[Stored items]
■ ■ ■ ■ ■
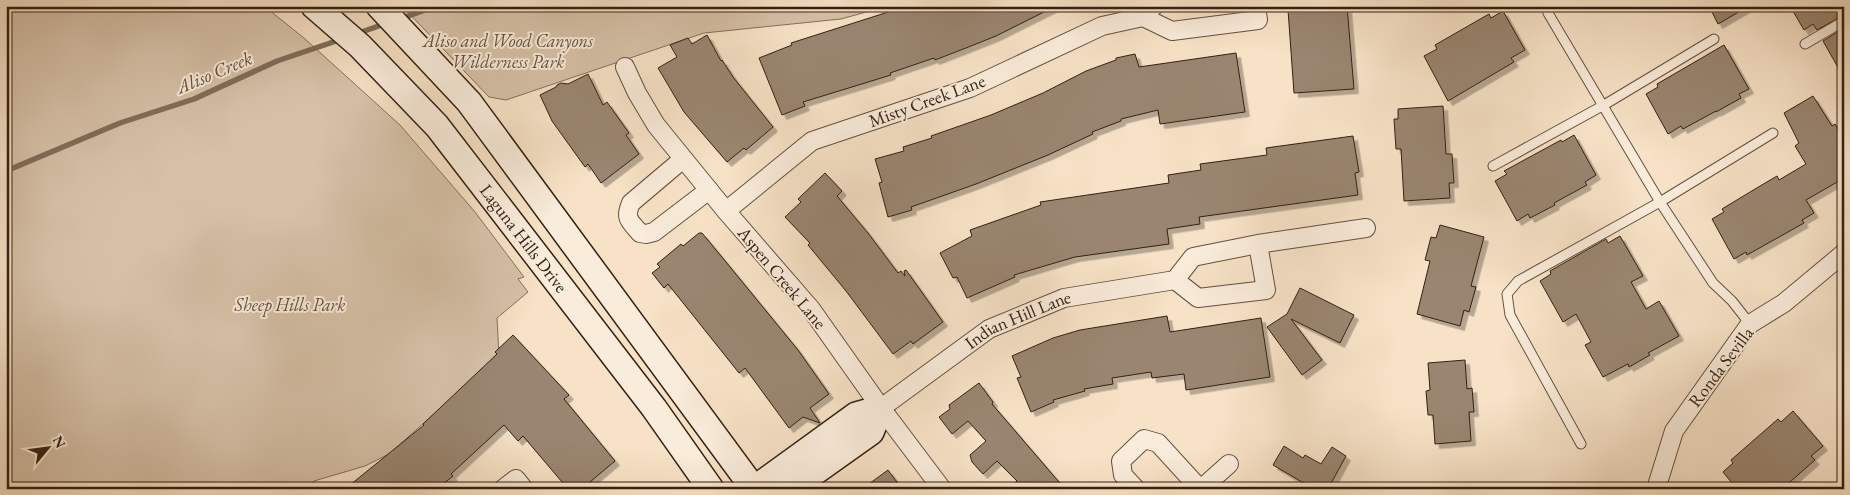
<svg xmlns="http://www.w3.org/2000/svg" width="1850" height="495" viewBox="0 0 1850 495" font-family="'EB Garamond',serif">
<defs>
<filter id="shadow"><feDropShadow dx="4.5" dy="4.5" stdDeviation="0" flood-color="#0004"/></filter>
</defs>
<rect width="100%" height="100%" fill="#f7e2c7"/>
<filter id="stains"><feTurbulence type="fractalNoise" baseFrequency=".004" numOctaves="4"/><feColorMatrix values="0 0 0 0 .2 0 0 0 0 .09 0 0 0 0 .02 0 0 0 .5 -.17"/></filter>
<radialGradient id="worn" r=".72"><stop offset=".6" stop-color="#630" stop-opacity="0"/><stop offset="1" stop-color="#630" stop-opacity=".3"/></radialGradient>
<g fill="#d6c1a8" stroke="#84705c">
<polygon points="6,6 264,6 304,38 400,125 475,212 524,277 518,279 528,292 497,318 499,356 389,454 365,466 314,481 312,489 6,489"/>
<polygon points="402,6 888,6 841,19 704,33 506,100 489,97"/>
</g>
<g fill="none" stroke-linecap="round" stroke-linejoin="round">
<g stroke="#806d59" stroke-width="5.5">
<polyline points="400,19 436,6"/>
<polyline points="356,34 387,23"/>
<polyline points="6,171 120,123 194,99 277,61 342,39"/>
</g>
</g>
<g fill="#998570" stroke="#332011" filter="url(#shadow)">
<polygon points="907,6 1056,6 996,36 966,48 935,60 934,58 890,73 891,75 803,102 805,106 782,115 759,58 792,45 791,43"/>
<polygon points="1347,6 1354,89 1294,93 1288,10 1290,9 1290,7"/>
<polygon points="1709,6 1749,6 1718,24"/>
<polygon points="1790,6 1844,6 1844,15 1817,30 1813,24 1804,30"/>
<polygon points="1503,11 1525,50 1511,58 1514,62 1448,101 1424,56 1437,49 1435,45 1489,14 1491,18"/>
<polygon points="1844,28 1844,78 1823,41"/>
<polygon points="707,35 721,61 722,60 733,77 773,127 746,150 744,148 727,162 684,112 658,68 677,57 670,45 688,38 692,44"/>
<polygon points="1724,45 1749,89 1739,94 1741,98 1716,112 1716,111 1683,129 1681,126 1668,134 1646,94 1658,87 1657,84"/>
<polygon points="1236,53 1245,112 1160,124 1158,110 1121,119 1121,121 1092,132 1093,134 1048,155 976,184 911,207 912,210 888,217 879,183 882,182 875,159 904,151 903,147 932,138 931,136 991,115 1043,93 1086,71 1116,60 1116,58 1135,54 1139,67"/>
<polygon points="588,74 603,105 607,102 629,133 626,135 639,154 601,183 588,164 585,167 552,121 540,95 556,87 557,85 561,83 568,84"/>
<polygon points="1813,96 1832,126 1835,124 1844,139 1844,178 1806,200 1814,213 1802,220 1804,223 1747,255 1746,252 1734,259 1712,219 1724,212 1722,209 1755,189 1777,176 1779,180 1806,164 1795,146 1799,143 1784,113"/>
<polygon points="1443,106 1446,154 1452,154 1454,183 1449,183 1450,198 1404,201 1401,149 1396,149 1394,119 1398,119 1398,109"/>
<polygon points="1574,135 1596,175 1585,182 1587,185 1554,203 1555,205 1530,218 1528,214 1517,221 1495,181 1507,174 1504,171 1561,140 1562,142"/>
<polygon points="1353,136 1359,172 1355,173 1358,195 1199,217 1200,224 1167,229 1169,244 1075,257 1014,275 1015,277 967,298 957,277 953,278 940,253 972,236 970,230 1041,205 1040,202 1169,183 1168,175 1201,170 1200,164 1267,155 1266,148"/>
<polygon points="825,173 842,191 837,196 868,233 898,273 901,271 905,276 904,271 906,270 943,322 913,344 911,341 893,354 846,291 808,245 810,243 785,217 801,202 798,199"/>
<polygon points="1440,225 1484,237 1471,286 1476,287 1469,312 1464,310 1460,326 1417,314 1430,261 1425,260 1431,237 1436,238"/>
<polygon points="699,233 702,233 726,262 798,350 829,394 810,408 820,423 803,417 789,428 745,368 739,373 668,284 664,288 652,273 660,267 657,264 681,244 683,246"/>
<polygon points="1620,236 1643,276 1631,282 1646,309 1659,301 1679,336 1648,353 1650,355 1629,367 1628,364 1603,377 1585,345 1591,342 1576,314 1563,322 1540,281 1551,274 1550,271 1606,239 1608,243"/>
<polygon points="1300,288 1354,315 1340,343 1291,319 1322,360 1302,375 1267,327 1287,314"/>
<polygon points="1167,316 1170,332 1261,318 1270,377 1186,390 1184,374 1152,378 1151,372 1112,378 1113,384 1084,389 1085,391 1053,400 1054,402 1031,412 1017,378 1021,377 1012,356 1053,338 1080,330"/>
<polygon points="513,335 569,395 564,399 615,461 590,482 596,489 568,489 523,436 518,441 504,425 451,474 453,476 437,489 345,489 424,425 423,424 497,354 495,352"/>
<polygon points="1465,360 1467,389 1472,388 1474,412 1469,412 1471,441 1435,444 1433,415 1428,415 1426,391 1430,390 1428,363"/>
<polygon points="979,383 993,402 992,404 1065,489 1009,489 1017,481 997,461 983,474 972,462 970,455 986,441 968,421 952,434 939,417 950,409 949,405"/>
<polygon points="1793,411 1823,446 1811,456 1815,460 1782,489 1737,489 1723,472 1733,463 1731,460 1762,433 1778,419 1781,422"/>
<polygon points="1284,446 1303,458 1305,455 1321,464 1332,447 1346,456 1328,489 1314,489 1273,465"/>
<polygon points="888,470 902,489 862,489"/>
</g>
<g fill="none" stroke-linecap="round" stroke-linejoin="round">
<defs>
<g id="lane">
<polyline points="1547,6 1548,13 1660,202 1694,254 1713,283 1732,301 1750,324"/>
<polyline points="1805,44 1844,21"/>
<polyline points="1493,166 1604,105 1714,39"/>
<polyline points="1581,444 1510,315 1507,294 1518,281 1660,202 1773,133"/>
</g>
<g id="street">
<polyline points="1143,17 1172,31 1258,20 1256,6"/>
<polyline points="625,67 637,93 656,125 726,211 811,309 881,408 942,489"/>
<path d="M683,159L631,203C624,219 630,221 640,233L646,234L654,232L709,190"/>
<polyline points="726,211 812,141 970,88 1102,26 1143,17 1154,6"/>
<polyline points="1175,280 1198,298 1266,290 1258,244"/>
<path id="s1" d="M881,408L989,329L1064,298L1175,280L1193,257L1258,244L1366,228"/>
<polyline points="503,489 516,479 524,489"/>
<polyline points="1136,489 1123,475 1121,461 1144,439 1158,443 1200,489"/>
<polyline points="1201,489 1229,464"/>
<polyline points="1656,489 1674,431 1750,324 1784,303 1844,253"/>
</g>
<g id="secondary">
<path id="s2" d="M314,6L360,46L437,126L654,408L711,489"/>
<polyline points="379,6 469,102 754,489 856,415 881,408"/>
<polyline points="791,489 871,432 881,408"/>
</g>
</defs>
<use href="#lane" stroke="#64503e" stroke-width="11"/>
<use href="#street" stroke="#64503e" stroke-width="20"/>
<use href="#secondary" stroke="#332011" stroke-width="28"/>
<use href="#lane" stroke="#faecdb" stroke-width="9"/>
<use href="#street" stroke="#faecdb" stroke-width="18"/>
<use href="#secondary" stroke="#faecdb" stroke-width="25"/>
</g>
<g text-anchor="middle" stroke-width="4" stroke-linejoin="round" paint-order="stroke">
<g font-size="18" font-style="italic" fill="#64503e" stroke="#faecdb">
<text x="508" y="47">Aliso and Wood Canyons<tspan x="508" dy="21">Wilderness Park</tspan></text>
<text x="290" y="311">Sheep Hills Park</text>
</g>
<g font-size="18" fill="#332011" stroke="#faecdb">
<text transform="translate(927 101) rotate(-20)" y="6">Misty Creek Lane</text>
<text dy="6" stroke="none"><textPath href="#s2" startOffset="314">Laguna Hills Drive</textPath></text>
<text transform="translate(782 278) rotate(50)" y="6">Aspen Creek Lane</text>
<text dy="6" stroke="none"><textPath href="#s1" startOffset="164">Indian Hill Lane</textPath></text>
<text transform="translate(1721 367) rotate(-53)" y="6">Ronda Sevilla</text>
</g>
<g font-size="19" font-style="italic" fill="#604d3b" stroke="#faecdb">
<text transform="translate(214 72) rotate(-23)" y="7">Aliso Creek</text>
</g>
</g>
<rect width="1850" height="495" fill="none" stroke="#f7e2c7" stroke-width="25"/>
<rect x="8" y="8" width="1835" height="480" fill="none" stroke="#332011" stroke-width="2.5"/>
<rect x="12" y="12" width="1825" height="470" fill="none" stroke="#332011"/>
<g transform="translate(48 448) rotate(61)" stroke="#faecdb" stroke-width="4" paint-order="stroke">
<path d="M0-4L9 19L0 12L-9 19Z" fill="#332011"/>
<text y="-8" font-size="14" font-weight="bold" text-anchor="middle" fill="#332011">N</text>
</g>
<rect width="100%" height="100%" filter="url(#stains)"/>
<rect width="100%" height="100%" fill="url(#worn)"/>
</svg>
■ ■ ■ ■ ■
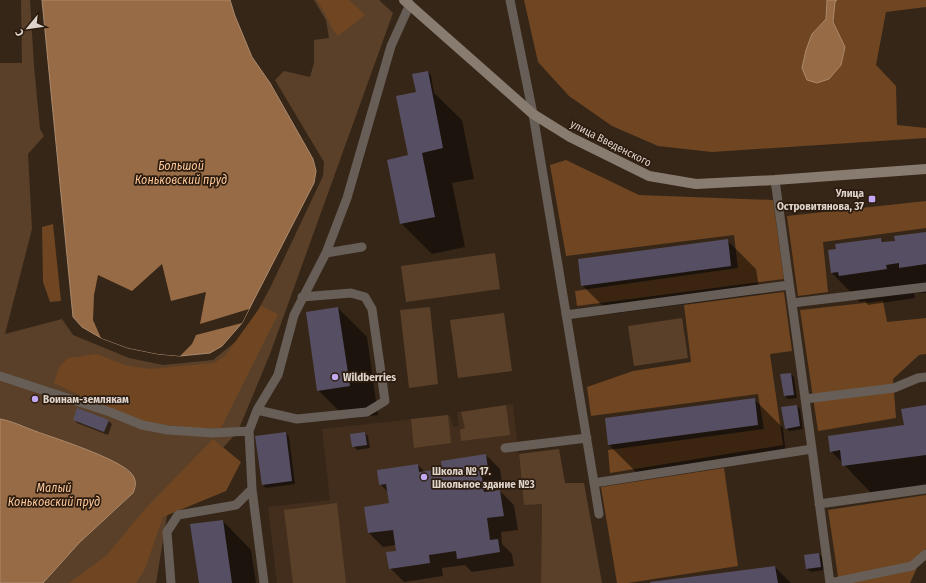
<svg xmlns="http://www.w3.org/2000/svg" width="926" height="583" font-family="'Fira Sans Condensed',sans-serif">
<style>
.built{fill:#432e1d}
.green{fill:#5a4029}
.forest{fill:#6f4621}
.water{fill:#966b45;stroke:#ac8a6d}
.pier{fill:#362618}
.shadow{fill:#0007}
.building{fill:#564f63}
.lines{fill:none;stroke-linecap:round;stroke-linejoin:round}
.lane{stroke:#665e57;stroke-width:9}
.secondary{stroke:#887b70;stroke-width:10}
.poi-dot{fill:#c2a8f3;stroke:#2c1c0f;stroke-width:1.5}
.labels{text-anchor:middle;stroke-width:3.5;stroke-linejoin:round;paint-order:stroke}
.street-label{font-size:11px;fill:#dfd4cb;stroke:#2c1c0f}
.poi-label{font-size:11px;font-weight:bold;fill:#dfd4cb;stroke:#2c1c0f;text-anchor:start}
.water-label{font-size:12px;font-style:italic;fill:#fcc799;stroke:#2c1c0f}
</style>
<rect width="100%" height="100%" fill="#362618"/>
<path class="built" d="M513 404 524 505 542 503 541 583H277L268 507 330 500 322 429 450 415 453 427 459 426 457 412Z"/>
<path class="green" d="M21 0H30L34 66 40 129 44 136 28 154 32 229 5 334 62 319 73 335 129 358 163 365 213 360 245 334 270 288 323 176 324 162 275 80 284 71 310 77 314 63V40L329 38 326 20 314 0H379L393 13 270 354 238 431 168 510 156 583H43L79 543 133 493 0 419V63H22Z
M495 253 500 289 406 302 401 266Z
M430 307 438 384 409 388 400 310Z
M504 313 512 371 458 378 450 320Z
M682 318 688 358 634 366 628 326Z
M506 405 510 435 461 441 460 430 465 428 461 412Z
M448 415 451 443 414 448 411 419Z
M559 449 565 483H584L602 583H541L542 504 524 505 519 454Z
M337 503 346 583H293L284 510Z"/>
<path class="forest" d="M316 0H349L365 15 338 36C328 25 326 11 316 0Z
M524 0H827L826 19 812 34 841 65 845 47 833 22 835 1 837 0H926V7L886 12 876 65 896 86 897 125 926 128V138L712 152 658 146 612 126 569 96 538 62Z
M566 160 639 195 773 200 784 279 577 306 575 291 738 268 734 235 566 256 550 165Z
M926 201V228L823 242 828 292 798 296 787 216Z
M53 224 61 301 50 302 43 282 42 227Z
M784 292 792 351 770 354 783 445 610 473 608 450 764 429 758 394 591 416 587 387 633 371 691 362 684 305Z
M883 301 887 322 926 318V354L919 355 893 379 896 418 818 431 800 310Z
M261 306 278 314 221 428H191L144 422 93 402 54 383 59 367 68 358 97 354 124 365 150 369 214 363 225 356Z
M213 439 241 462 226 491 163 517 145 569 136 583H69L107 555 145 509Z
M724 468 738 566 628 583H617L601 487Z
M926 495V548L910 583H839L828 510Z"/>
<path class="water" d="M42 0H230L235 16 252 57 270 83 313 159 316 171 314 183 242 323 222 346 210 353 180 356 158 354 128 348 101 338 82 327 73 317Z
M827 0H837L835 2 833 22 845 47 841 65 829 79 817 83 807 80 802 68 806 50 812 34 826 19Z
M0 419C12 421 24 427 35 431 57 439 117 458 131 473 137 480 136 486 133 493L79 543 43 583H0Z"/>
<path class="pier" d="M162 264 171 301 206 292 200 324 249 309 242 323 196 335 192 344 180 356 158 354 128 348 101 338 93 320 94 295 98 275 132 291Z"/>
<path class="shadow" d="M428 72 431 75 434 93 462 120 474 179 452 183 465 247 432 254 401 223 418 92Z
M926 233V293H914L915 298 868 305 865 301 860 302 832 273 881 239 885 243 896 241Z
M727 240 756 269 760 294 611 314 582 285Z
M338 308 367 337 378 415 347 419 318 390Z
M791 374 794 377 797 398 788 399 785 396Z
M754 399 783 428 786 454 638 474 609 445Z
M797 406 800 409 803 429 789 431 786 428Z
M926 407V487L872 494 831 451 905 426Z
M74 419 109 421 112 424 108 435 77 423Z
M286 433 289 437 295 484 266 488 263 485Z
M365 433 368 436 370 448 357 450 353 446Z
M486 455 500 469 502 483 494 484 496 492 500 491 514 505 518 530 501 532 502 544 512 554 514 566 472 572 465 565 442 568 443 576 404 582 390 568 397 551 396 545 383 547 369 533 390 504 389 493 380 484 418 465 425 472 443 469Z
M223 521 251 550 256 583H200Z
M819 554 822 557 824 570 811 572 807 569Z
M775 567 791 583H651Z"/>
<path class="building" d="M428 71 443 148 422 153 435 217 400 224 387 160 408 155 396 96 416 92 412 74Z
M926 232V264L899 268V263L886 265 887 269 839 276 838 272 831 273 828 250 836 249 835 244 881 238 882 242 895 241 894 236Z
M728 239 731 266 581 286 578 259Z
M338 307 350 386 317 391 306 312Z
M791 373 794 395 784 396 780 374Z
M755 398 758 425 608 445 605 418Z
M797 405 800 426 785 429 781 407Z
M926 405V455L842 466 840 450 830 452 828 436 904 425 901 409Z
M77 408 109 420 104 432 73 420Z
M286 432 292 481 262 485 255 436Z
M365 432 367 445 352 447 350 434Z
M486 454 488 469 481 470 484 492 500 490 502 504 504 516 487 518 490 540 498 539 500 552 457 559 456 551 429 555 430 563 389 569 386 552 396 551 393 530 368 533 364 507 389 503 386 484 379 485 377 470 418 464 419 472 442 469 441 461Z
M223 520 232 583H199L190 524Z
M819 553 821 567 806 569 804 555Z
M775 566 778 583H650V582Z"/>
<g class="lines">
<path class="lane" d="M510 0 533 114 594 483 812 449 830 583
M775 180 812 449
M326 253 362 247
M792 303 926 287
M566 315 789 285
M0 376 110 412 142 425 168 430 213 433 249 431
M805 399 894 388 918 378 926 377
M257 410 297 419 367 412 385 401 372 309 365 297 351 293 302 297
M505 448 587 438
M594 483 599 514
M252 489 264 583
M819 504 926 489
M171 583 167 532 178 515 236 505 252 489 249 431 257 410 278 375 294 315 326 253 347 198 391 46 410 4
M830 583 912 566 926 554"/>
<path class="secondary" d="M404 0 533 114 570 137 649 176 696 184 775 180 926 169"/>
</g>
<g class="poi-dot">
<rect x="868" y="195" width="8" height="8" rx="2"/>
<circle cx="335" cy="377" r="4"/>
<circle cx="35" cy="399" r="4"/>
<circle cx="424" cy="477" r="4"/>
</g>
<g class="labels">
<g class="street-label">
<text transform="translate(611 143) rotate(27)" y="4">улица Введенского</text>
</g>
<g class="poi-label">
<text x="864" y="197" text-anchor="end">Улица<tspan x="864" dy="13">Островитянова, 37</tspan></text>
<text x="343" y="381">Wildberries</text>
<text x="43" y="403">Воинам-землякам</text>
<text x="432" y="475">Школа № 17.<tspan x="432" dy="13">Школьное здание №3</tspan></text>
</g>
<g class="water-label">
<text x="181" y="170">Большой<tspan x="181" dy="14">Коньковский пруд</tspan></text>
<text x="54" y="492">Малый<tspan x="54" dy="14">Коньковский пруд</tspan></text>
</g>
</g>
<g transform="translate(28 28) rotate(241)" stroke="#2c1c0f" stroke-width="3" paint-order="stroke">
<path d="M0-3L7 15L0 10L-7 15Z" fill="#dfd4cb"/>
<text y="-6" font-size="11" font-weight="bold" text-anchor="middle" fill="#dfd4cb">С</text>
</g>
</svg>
■ ■ ■ ■ ■
**REQUIRED WORK:**
The answer must consist of every line from the data that holds the string "lines".

**WRITTEN RESPONSE:**
.lines{fill:none;stroke-linecap:round;stroke-linejoin:round}
<g class="lines">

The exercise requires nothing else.